Stanton's rescue attempt of a diver in a French cave, and assistance in identifying the location of that diver's body, earned him the Royal Humane Society's bronze medal in 2012. In 2021 Stanton also received the 'Hero of the Year' award at the West Midland Fire Service's Aspire Awards.

Stanton was appointed a Member of the Order of the British Empire (MBE) in the 2013 New Year Honours, "For services to Local Government".

In September 2018 the Thai king granted a royal decoration, the Most Admirable Order of the Direkgunabhorn, to 188 people who were involved in the rescue of the football team—114 foreigners, including Stanton who received the award at First Class (Knight Grand Cross) level, and 74 Thais. The official list of recipients was published in the Royal Thai Government Gazette on 21 March 2019.

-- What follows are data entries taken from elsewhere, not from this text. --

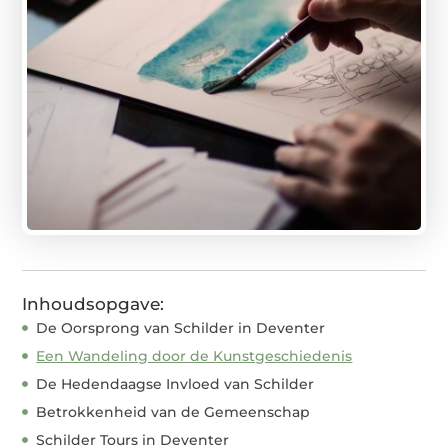
Inhoudsopgave:
De Oorsprong van Schilder in Deventer
Een Wandeling door de Kunstgeschiedenis
De Hedendaagse Invloed van Schilder
Betrokkenheid van de Gemeenschap
Schilder Tours in Deventer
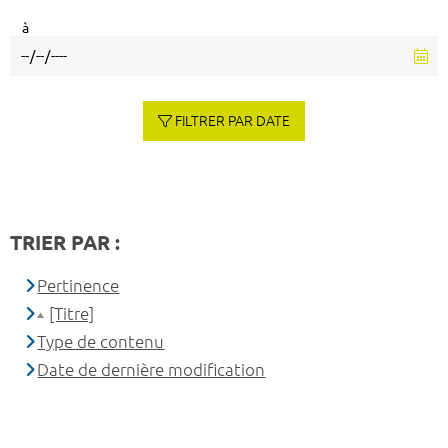
à
FILTRER PAR DATE
TRIER PAR :
Pertinence
[Titre]
Type de contenu
Date de dernière modification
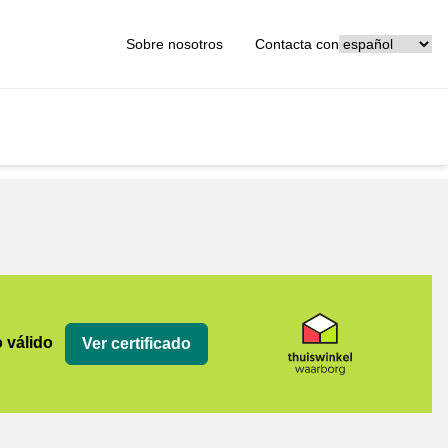
[_General:Langu
Sobre nosotros
Contacta con
org
o válido
Ver certificado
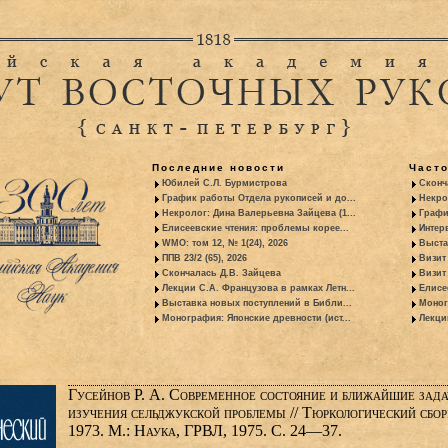
Последние новости
Част
Юбилей С.Л. Бурмистрова
Сконч
График работы Отдела рукописей и до...
Некро
Некролог: Дина Валерьевна Зайцева (1...
Графи
Елисеевские чтения: проблемы корее...
Интер
WMO: том 12, № 1(24), 2026
Выста
ППВ 23/2 (65), 2026
Визит
Скончалась Д.В. Зайцева
Визит 
Лекции С.А. Французова в рамках Летн...
Елисе
Выставка новых поступлений в Библи...
Моног
Монография: Японские древности (ист...
Лекци
Гусейнов Р. А. Современное состояние и ближайшие зада
изучения сельджукской проблемы // Тюркологический сбо
1973. М.: Наука, ГРВЛ, 1975. С. 24—37.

In November 2018, Stanton and five other members of the British cave rescue team were given the 2018 Pride of Britain Award for "Outstanding Bravery" for the Tham Luang incident. The rescued children attended the award ceremony, in London. On 28 December 2018 it was announced that Stanton and Volanthen would receive the George Medal in the 2019 New Year Honours for their roles at Tham Luang. Three other members of their team were appointed MBEs and two were awarded the Queen's Gallantry Medal.

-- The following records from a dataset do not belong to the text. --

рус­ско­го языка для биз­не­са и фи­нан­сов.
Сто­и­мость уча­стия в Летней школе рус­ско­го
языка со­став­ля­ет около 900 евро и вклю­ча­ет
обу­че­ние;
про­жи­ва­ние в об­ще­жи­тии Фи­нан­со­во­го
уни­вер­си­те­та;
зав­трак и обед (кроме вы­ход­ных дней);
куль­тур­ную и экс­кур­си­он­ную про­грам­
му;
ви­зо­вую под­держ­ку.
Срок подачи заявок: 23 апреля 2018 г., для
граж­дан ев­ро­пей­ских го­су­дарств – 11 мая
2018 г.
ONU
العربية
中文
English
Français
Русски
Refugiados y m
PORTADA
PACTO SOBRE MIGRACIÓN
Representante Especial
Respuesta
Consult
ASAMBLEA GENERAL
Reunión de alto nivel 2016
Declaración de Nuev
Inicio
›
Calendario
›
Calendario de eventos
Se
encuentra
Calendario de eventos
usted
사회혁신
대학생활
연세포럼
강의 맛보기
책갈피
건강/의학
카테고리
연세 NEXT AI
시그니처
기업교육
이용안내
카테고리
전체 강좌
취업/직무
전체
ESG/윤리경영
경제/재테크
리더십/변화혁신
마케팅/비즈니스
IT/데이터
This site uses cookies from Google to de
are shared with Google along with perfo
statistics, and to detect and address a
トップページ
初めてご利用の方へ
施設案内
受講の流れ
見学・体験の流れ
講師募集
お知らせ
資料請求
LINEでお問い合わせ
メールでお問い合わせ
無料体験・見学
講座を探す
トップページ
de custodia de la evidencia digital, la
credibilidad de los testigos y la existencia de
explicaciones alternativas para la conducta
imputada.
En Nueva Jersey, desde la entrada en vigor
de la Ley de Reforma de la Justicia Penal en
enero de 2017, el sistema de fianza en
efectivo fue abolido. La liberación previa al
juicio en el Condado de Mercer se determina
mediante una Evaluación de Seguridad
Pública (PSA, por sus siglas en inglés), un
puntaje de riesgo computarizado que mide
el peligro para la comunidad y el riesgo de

On 21 November 2021 explorer Mark Wood, Chairman of the Great Britain and Ireland Explorers Club Chapter, awarded Stanton a chapter coin in recognition of the role he played in the 2018 Thai cave rescue.

He has honorary degrees from Coventry University (2019) and the University of Bristol (2022).

==Personal life ==
Stanton lives in Coventry.

He is portrayed by Viggo Mortensen in Thirteen Lives, the 2022 film about the Thai cave rescue.